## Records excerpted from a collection
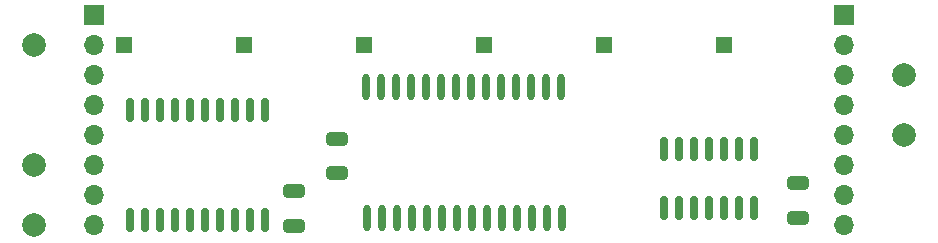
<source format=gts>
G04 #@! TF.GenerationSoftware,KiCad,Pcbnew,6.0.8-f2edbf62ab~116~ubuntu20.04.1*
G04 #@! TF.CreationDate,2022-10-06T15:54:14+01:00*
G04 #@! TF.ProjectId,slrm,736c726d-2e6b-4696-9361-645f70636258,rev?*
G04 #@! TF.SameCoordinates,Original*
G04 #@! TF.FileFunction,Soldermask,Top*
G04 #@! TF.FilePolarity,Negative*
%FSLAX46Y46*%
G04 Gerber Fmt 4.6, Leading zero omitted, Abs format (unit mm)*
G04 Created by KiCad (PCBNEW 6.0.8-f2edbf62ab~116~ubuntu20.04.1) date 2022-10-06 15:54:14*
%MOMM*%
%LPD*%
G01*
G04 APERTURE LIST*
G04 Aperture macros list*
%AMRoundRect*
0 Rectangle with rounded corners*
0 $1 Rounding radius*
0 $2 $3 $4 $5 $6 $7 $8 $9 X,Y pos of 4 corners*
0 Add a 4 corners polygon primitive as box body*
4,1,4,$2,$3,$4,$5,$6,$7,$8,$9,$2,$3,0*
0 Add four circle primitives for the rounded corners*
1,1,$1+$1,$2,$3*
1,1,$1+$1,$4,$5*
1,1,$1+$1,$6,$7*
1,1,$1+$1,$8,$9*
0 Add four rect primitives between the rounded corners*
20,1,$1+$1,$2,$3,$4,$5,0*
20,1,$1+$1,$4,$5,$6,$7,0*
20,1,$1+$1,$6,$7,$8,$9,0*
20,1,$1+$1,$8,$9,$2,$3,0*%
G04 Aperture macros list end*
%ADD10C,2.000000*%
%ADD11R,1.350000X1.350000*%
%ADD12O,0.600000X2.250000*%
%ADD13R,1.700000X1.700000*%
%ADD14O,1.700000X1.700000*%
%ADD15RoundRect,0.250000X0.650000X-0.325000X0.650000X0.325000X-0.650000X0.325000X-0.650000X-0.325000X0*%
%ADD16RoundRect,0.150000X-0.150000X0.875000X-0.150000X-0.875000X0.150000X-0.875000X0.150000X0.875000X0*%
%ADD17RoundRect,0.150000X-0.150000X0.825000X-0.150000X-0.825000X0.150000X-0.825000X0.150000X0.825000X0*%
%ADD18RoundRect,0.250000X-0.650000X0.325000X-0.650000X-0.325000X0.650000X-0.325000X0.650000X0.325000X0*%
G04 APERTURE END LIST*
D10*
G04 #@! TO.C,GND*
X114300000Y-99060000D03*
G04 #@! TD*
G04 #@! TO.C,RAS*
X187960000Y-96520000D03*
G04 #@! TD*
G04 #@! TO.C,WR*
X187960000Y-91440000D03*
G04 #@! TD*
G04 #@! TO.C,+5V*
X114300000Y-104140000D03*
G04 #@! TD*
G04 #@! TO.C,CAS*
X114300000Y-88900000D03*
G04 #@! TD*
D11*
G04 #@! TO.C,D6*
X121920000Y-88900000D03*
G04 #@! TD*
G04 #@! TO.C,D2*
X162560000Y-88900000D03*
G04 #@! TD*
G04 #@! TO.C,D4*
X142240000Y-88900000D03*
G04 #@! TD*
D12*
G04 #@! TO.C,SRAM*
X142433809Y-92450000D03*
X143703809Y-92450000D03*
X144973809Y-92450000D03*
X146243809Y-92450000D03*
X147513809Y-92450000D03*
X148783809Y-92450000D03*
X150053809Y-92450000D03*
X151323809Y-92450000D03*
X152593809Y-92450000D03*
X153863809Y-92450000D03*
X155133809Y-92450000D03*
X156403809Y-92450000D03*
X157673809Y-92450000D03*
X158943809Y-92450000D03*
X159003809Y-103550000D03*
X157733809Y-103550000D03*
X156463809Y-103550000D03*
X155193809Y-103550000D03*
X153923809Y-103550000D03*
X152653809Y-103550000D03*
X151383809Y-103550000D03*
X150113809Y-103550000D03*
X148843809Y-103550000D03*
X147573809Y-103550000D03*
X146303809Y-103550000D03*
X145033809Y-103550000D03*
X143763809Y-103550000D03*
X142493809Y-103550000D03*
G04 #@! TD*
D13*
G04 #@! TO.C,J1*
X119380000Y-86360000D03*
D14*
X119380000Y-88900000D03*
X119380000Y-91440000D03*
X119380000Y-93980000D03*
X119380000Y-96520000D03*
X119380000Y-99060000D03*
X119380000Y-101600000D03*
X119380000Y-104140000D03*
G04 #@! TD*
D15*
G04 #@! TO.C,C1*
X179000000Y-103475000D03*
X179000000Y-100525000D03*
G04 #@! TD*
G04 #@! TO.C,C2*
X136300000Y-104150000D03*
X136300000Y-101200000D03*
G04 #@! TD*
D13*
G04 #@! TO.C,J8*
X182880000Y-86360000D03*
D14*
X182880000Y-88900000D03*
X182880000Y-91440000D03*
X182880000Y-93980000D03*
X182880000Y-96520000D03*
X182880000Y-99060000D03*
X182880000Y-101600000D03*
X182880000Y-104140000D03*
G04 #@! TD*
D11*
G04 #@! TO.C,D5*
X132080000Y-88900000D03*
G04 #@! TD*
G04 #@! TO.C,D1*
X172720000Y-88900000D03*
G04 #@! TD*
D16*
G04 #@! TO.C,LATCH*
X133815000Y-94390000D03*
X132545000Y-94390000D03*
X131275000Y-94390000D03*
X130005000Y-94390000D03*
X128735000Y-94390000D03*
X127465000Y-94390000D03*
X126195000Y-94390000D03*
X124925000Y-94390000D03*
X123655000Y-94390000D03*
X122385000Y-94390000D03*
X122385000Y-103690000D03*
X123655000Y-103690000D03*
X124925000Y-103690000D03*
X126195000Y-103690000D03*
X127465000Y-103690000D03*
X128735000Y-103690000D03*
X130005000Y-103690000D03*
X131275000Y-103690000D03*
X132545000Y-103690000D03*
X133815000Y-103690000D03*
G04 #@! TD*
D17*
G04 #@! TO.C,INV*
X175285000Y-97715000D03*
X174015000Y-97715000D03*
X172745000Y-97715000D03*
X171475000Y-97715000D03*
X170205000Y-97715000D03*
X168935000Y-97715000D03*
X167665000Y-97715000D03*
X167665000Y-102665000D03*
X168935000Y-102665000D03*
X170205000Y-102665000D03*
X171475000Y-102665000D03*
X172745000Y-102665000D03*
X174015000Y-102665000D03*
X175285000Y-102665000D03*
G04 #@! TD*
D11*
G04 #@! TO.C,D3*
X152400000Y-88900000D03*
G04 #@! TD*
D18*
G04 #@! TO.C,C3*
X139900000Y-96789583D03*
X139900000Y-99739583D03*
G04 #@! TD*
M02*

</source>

## What the task requires
In the data above, start at the line that has "X175285000Y-97715000D03*", stop after the line that has "X139900000Y-99739583D03*", and print every line in between exactly as it stands.

## Problem solution
X175285000Y-97715000D03*
X174015000Y-97715000D03*
X172745000Y-97715000D03*
X171475000Y-97715000D03*
X170205000Y-97715000D03*
X168935000Y-97715000D03*
X167665000Y-97715000D03*
X167665000Y-102665000D03*
X168935000Y-102665000D03*
X170205000Y-102665000D03*
X171475000Y-102665000D03*
X172745000Y-102665000D03*
X174015000Y-102665000D03*
X175285000Y-102665000D03*
G04 #@! TD*
D11*
G04 #@! TO.C,D3*
X152400000Y-88900000D03*
G04 #@! TD*
D18*
G04 #@! TO.C,C3*
X139900000Y-96789583D03*
X139900000Y-99739583D03*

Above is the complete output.